Vol yogique
Comment m'étais-je retrouvé dans cette galère immonde ?
Mathilde ma copine m'avait trainé dans ce bouge télévisuel présidé par un animateur gras, vulgaire et insolent. Pour participer à un direct nauséeux que les mauvaises bières des téléspectateurs ne pouvaient rendre moins glauques.
Sujet de la soirée : le vol yogique, pour bien ridiculiser le yoga, les orientaux et le dénommé bouddha par la même occasion. Il y avait même une démo de sauteurs lotusiens pour justifier des rires graveleux en cascade des présents qui ne se rendaient même pas compte du mal profond qu'il faisait. J'étais en colère grave avec une envie de tuer le présentateur vedette.
Soudain en pleine démo, le sauteur yogique proposa à un téléspectateur d'essayer le saut. Mathilde me poussa fort et de surprise je me levais. Le piège se referma. Désormais Mathilde prit pour moi les traits du diable et je n'avais plus qu'une hâte lui dire que je la détestais sans retour.
Soudain un sentiment étrange explosa en moi. Je me mis dans la position du lotus. La voix du sauteur et les applaudissements imbéciles ne me parvenaient plus. Rien ne me touchait, pas même le décès virtuel de ma fiancée déchue. Je fermais les yeux.

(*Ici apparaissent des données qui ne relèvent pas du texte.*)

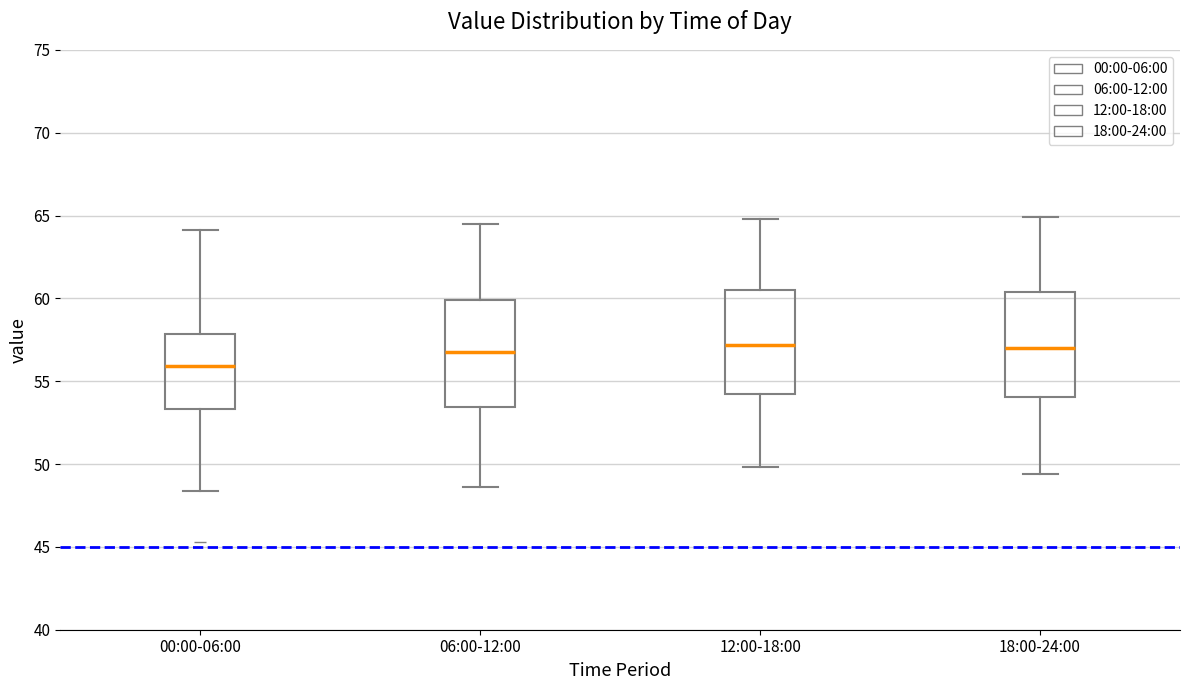

Where does the upper whisker of the box for 06:00-12:00 end on the y-axis? The values are not printed on the chart, so give them approximately, as read against the axis.

64.5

Je me refusais à tenter de sauter sur mes cuisses. Je ne sautais donc pas mais je me mis à léviter à 80 cm du sol, sous les yeux de milliers de spectateurs plus stupéfaits qu'incrédules.
Encore un effort mental et je commençais à avancer. Ce fut la panique, tous, n'envisageant même pas un possible trucage se mirent à fuir, trois gogos moururent écrasés.

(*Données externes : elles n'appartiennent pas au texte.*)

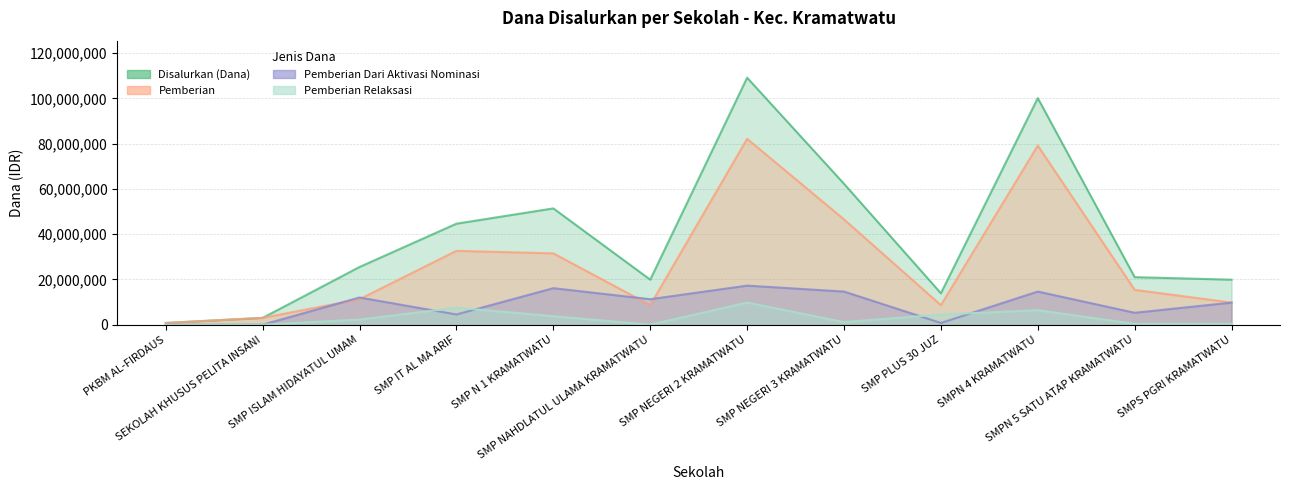

What is the spread (max minus min) of values at SMP PLUS 30 JUZ?

13125000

Ma lévitation ne m'étonna même pas, elle était le prolongement de mon esprit. Cela me semblait naturel, mais fatigant comme un calcul mental difficile, genre extraite une racine carré e tête. Oui, cela me semblait vraiment très naturel.
Depuis Mathilde m'a demandé de recommencer juste avant que je la révoquer de ma vie. Les médias, les flics, les scientifiques, les militaires m'ont fait la même demande. J'ai dit que je ne comprenais pas et j'ai toujours fait échouer toutes les tentatives qu'on m'a demandées d'effectuer.
Mais à partir du moment où je suis seul dans mon logis, dès que je me suis assuré qu'aucune caméra ne me regarde, je m'assois sur le sol et entourant les jambes de mes bras, je me soulève du sol et je m'affranchis de la gravité en ne glissant plus sur le plissement de l'espace-temps et en vivotant des heures entières. Et pendant mes vols, je ressens une plénitude que je ne partagerai jamais. Il leur reste les images enregistrées sous tous les angles du prodige, des hypothèses et des curiosités qui me sont définitivement indifférentes.